Here is the stake and dolly, made by our legion Centurion, Gaius. It mirrors the corner of the scutum.  In retrospect, it would be better if one side was shorter, because once you've curved the edging, and want to touch up the corner, you can't get it all the way down on the stake.  Alternatively, the stake could have the same curve as the shield.  The stake should be as thick as your scutum, and is used for both general folding, and the corners.  The dolly needs to be constructed to fit over the stake, with enough room for the brass in between.  I mostly used the dolly for finishing the fold, and smoothing the curve, not really for actually making the curve, that is primarily done with a hammer.

Here is the layout as I begin cutting.  I've laid a cut one next to the marked one for comparison.  I used .020 thous. brass sheet.
First cut the strips to the width of the tabs.  If you can get your brass precut to that width where you buy, you'll save some time.  If you were really enthusiastic, you could do your layout interlocked, and cut each strip that way, which would save some brass. I found it much easier to have a single strip to work on.  After cutting the strip, cut around the edged up to your marked line.  If you have the correct set of snips, right, left and straight, it'll be faster and easier. DO NOT CUT THE SIDE STRIPS YET, only the top and bottom.
After cutting, I filed and sanded the edges.  I really hate that little toothed mark the tin snips leave along the edge.  I didn't worry about getting my pieces exactly perfect.  By the time you're done folding and tweaking, they'll be off anyway, and it will look more authentic.
Scribe a light line down the center of each piece to use a guide for folding.  The brass should not need to be annealed for this, though you might as well, since you need it annealed for the next step anyway (for the top and bottom pieces).  Start to fold it over the stake by hand.
Keep folding...
Since I had it, I used the dolly to finish the fold. Not a critical step.  You could use pliers or just keep squeezing with your fingers.  A pair of sheet metal vise grips is also very handy for this.
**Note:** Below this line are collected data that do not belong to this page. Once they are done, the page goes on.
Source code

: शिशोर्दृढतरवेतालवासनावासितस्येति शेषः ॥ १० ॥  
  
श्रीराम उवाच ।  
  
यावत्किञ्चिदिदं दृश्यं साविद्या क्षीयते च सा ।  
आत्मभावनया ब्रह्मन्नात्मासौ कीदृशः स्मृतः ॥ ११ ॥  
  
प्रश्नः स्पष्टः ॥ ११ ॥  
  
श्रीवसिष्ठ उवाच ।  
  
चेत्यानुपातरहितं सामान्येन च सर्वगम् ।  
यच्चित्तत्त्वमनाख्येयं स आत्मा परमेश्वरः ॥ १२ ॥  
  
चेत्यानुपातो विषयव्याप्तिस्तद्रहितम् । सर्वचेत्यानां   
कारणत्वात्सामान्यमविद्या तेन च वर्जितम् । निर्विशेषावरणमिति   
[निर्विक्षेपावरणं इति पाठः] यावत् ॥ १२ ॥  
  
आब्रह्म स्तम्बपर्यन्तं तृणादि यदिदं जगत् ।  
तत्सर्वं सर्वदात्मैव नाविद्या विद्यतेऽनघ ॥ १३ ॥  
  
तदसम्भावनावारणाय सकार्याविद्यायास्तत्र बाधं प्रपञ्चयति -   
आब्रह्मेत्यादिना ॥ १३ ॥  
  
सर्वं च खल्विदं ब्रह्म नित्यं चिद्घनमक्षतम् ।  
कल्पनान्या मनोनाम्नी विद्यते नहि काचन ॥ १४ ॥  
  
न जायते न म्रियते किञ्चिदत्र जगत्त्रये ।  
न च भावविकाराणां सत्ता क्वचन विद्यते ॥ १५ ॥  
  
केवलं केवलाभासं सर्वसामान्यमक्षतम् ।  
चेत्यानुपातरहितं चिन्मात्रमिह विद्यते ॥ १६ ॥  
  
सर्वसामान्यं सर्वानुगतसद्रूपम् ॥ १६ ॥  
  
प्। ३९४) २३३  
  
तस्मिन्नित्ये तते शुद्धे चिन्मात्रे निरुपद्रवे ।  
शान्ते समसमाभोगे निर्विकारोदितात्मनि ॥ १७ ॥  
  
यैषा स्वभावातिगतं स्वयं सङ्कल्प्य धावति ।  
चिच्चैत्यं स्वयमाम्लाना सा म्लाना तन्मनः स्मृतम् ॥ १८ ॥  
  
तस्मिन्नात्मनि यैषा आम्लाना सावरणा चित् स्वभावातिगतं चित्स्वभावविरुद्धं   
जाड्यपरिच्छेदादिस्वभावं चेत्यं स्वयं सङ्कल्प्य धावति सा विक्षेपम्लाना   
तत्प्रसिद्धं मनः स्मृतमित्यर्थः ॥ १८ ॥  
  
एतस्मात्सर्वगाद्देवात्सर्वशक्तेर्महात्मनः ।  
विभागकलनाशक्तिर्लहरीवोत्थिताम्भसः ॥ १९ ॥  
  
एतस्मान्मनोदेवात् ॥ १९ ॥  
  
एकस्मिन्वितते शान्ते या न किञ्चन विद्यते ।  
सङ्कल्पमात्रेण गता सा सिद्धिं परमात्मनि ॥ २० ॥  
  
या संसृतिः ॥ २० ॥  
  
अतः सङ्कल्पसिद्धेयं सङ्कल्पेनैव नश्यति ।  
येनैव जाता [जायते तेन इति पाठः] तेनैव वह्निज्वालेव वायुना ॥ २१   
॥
There are few pictures missing here, but I suggest annealing the entire strip at this point.  Then work it onto the top (or bottom) of the scutum into its correct curve.  You can probably avoid the red hot super soft annealing for this large bend. You won't be hammering it much, so it doesn't have much chance to get re-hardened. I bent it somewhat over my knee, worked the center on and clamped it.  from there work out each side and smooth it out.  It is handy to have something to put the shield against, so you have a bit of resistance for the hammering.  Using a lightweight ball-peen hammer, go across the front and back, and fit it on. Get both corners started, so you know where they'll be.
Remove the edging from the scutum and clamp it onto the stake.  Note: my pictures do not show the curve because I did the first one ass backwards.  Do the big curve across the top of the scutum FIRST!  Also, If you didn't before, you should anneal the ends red hot!  I only annealed most of them once. One acted up so I annealed it a second time.

Start by just bending it all the way over.  It'll kink up nicely.  This sort of gives you an idea where you'll have to flatten the kinks. If you want, at this point you can try to spread the kinks evenly along the length, so it all has to compress less.  

Also, refer to the techinque for accordion folding it on Scutum Edging Page 2 , it would simplify this aspect of the work.

Straighten it up a bit, and start to work down the kinks with a light ball-peen hammer.  Just keep tapping, and the metal will start to compress, and the kinks start to disappear.
If you get  spot that actually folds over, simply unfold it and flatten with pliers, and continue.
Just keep on gently hammering in each side.  Try not to get to far ahead of yourself on one side or the  other.  I also found it helped to lift the end of the whole piece occasionally, stretching out the kinks, and then flatten them more, pushing the end back down
I'm still amazed how those kinks and folds just disappear.
Keep on hammering.
Amazing!  If you have the dolly, you could use it to give a final flatten and squeeze.  You can also do that with a hammer.
Place it back on the scutum.  You may have to open out the corners a bit to get them on.  you can clamp the middle again, then tap the whole thing down with a rubber mallet, or something else gentle.
I drilled holes from the front, since the line up is more important there.  Now, after you've done the top and bottom, you can measure and cut the side pieces. I made the mistake of cutting them first, and my curve calculations did not come out correctly, so my beautiful side pieces were an inch to short on both sides. 
Here are the two methods I used to nail it on.  The nail is the same in both, but they were not good for mushrooming.  Most just bent over, mucking up my precious brass, so I started just cutting them short and bending them over. I've gone back and looked at Bishop & Coulston, and it shows the real ones with bent over nails- go figure. Much prettier would be to use small rivets.
  Since my side pieces were too short, I put patches in.  It looks OK- live and learn.  The next one will be superior... 
Here's a pretty nice upper corner.
And the whole shebang.  I even cleaned the rust off the boss.